What is needed: Write out each record exactly as given, but do not include the pictures.

Stored data:
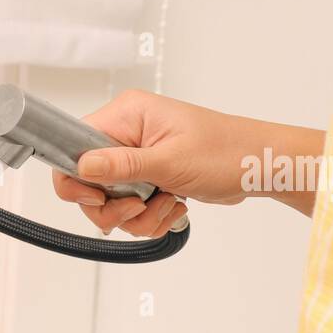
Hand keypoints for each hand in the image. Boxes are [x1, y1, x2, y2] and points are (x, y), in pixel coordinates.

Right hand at [52, 90, 319, 233]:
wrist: (259, 166)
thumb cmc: (227, 152)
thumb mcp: (170, 160)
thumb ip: (121, 165)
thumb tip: (81, 167)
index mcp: (126, 115)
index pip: (73, 145)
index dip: (76, 178)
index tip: (97, 197)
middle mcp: (125, 133)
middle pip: (87, 182)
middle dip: (113, 207)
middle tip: (140, 208)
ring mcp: (135, 156)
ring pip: (109, 202)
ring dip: (136, 216)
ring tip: (166, 205)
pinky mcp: (146, 176)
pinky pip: (129, 209)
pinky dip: (148, 217)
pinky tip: (173, 206)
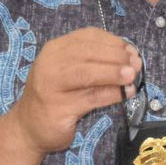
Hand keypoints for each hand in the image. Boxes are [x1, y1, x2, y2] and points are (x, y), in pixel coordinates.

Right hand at [11, 28, 139, 155]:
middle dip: (117, 57)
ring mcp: (51, 85)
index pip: (88, 37)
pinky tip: (125, 94)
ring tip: (132, 77)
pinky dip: (112, 94)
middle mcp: (50, 63)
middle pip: (88, 53)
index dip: (113, 42)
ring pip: (88, 73)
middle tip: (136, 64)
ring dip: (114, 73)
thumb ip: (95, 62)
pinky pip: (91, 98)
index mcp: (55, 48)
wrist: (29, 127)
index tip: (131, 50)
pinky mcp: (58, 108)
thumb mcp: (72, 72)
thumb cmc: (56, 96)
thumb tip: (130, 57)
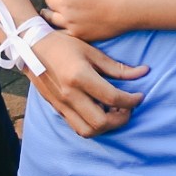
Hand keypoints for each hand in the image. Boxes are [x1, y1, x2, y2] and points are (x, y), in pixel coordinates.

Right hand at [24, 30, 147, 137]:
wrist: (31, 48)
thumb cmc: (64, 45)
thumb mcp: (92, 51)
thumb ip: (117, 67)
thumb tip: (144, 72)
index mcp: (80, 77)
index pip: (112, 98)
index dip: (131, 101)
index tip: (139, 96)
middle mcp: (70, 95)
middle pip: (100, 123)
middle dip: (121, 119)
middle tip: (128, 108)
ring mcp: (61, 105)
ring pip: (87, 131)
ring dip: (106, 127)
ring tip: (115, 112)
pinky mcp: (57, 109)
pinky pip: (77, 126)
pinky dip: (92, 125)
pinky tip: (100, 112)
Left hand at [44, 0, 139, 41]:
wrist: (129, 8)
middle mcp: (66, 7)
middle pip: (50, 0)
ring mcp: (72, 22)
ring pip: (52, 17)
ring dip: (49, 12)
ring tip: (48, 10)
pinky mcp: (79, 33)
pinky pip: (63, 32)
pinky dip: (58, 27)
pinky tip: (60, 25)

Answer space:
Hand keypoints for each hand in the image. Boxes are [x1, y1, x2, y2] and points are (x, y), in pixel coordinates.

Right hand at [52, 90, 319, 233]:
wrist: (259, 166)
thumb cmc: (227, 152)
thumb mcp: (170, 160)
thumb ip: (121, 165)
thumb tip: (81, 167)
index mcp: (126, 115)
index pip: (73, 145)
index dip: (76, 178)
index tip: (97, 197)
middle mcp: (125, 133)
middle pip: (87, 182)
middle dip: (113, 207)
middle tip: (140, 208)
ring mcp: (135, 156)
ring pip: (109, 202)
ring dip: (136, 216)
ring tip: (166, 205)
pinky mcp: (146, 176)
pinky pip: (129, 209)
pinky dip: (148, 217)
pinky tip: (173, 206)
Hand keypoints for each hand in the image. Boxes are [x1, y1, x2, y2] and points are (x, y), in pixel coordinates.

Right hand at [11, 28, 139, 155]:
middle dip: (117, 57)
ring mcp: (51, 85)
index pip: (88, 37)
pinky tip: (125, 94)
ring tip: (132, 77)
pinky dip: (112, 94)
middle mcp: (50, 63)
middle pip: (88, 53)
index dip: (113, 42)
ring pip: (88, 73)
middle tip: (136, 64)
ring dip: (114, 73)
thumb ip: (95, 62)
pinky pip: (91, 98)
index mcp: (55, 48)
wrist: (29, 127)
index tip: (131, 50)
pinky mcp: (58, 108)
thumb mcp: (72, 72)
thumb cmc: (56, 96)
thumb tip: (130, 57)
Hand keypoints for each hand in the image. Boxes are [x1, y1, x2, y2] and points are (x, y), in pixel coordinates.

Right hand at [24, 30, 147, 137]:
wrist: (31, 48)
thumb cmc: (64, 45)
thumb mcp: (92, 51)
thumb ip: (117, 67)
thumb tip: (144, 72)
index mcp: (80, 77)
index pip: (112, 98)
index dip: (131, 101)
index tip: (139, 96)
middle mcp: (70, 95)
middle pip: (100, 123)
middle dip: (121, 119)
middle tip: (128, 108)
ring mcp: (61, 105)
ring pip: (87, 131)
ring dip: (106, 127)
ring tip: (115, 112)
pinky mcp: (57, 109)
pinky pip: (77, 126)
pinky dip: (92, 125)
pinky tip: (100, 112)
Left hand at [44, 0, 139, 41]:
wrist: (129, 8)
middle mcp: (66, 7)
middle pip: (50, 0)
ring mcp: (72, 22)
ring pip: (52, 17)
ring dip: (49, 12)
ring tip: (48, 10)
pinky mcp: (79, 33)
pinky pip: (63, 32)
pinky dip: (58, 27)
pinky tip: (60, 25)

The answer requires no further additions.